Dazu kommt das Hauptproblem: Welcher Öffentlichkeit ist eine solche differenzierte Diskussion noch zuzumuten? Was sich nicht in 280 Zeichen wiedergeben lässt, übersteigt schnell die Aufmerksamkeit der Menschen, von einer kritischen Abwägung der Meinungen ganz zu schweigen. Auch Politiker sind vor allem an Argumenten interessiert, die ihre Entscheidungen stützen, und nicht an den Details, die diese infrage stellen könnten. Viele Fakten liegen auf dem Tisch. Es geht nicht darum, ob sie jemand ausspricht, sondern ob sich jemand findet, der ihnen Gehör schenkt.

Und schließlich: Wie werden wissenschaftliche Meinungen aufgenommen, gerade wenn sie eigenen Ansichten widersprechen? Hier hat sich ein radikaler Wandel in der öffentlichen Wahrnehmung vollzogen. Wissenschaftler sind nicht mehr Autoritäten, die mühsam gewonnene Fakten präsentieren. Ihren Aussagen kann man, wie in der Religion, heute glauben oder auch nicht, sofern ihre Ansichten nicht ohnehin in der Kakofonie der Meinungen untergehen. Denn je komplexer die Probleme sind , desto größer ist die Zahl derjenigen, die es besser wissen. Hasskommentare und Beleidigungen in Diskussionsforen als Reaktion auf wissenschaftliche Meinungsäußerungen sind zur Regel geworden. Wer erfolgreich in der Wissenschaft tätig ist, wird sich überlegen, ob er seine Energie in eine solche Art von Auseinandersetzung oder doch besser in seine Forschung investiert.
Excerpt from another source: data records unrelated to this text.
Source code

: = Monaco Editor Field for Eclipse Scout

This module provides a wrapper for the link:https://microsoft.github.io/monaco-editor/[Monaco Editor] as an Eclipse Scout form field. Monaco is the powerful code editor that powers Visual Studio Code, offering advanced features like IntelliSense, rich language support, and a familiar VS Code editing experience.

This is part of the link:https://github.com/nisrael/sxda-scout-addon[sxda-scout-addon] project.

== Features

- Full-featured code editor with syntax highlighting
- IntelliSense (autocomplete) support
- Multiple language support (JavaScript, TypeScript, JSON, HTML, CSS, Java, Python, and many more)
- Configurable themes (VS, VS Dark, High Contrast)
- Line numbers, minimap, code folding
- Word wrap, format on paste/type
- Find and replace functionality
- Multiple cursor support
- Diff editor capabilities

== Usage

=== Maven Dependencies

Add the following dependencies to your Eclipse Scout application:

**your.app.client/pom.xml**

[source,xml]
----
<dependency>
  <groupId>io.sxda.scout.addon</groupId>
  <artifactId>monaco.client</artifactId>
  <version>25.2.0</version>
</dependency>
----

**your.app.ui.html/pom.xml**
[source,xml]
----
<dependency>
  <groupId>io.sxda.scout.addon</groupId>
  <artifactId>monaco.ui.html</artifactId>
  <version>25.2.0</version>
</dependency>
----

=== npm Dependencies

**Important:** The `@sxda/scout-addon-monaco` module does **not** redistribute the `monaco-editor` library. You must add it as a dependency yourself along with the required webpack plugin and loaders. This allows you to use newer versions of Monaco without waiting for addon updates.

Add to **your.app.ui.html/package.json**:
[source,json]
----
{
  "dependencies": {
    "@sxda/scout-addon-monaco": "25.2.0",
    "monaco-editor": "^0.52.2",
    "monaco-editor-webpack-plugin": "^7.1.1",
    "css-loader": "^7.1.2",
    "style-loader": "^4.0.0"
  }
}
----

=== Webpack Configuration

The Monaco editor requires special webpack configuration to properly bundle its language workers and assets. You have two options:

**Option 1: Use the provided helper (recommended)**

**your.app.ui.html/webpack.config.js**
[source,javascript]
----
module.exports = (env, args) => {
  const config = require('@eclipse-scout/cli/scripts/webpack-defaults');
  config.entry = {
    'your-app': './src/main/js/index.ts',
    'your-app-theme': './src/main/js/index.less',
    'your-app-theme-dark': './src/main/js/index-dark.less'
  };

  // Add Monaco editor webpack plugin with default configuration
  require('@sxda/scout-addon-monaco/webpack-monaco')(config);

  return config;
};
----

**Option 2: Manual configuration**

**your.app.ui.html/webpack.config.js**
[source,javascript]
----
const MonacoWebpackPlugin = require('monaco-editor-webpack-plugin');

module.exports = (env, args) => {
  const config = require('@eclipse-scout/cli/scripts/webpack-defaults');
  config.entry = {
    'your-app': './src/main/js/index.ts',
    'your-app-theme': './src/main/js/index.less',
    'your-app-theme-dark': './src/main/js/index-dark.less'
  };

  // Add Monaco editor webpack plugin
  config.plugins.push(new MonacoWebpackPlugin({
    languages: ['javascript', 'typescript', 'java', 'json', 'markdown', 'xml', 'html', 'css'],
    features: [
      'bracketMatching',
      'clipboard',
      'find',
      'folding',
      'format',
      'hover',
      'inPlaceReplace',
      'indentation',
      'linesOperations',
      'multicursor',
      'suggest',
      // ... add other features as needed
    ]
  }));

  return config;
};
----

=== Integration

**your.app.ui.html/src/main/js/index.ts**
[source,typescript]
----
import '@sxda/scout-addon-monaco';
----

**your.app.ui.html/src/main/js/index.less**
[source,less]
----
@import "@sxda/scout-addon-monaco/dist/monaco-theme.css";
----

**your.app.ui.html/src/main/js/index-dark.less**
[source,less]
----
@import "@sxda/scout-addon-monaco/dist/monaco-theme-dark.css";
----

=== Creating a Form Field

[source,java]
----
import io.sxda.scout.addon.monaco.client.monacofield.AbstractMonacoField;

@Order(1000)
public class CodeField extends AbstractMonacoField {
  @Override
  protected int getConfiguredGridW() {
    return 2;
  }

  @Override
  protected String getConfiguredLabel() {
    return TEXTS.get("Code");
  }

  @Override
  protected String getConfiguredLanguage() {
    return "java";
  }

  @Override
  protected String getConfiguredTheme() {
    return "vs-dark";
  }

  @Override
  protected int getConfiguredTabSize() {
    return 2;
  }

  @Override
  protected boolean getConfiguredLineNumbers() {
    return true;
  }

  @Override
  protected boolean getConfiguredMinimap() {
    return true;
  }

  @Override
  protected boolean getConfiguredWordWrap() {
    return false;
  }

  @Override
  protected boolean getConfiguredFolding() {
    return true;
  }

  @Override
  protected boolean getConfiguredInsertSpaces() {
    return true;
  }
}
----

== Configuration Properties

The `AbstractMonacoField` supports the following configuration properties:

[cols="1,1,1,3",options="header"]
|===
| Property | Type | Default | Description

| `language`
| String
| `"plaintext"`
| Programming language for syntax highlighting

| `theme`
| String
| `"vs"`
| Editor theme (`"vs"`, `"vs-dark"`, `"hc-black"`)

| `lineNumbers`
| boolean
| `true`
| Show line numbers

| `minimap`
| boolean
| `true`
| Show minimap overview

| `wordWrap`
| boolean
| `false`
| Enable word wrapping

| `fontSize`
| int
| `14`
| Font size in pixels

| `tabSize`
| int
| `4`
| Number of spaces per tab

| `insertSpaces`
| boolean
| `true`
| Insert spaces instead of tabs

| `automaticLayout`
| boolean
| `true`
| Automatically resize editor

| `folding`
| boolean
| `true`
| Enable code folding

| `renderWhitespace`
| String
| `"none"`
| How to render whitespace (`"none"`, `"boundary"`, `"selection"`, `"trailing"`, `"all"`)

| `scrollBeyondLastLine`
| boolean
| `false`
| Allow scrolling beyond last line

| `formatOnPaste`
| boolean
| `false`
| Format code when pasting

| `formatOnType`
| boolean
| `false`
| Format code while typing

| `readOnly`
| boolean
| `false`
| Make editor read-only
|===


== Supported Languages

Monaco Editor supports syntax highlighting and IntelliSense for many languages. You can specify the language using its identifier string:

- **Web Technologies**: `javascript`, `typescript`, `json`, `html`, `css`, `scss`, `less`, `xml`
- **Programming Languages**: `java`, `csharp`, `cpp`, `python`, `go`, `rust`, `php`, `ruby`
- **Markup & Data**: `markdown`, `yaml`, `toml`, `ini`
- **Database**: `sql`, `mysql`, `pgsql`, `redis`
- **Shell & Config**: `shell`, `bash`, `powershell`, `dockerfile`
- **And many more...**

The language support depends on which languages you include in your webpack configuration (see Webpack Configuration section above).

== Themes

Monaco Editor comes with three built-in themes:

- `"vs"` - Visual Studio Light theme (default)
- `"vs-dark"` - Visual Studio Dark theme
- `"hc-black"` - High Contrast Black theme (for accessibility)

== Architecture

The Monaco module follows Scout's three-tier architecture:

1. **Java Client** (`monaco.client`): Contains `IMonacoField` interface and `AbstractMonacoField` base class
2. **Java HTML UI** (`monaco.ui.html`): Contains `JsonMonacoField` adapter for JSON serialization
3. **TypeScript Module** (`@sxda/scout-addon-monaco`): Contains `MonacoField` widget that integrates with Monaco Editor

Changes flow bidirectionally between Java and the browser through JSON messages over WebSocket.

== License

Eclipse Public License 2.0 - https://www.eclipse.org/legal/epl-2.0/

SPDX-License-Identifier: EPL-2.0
So ist es am Ende oftmals ein kleiner Kreis der Immergleichen, der sich zu Interviews und Talkshows einladen lässt und genau darum den Journalisten bekannt ist - ein sich selbst verstärkender Prozess. Damit besteht die Gefahr, dass Meinungen, die gar nicht repräsentativ sind, als maßgebliche Ansichten "der" Wissenschaft wahrgenommen werden. Gerade Warner und Mahner nehmen einen moralischen Vorteil in Anspruch, der keineswegs immer durch wissenschaftliche Fakten legitimiert ist. Die Frage "Cui bono - wem nützt es?" gilt auch für die öffentlichen Stellungnahmen von Wissenschaftlern.

Fazit: Manifeste und Deklarationen von Wissenschaftlern sind wichtig, weil sie der gesellschaftlichen Meinungsbildung dienen. Gleichzeitig sind sie nutzlos, wenn die Bildung dieser Meinung nicht mehr gewährleistet ist, weil die mediale Aufmerksamkeit das Meinungsspektrum einengt, Argumente bis zur Sinnlosigkeit vereinfacht werden, wissenschaftliche Fakten zu Ansichtssachen degradiert und gegenteilige Meinungen moralisch oder politisch diffamiert werden. Wer sich mehr Beteiligung von Wissenschaftlern an der öffentlichen Diskussion wünscht, sollte auch die gegenwärtige Diskussionskultur überprüfen.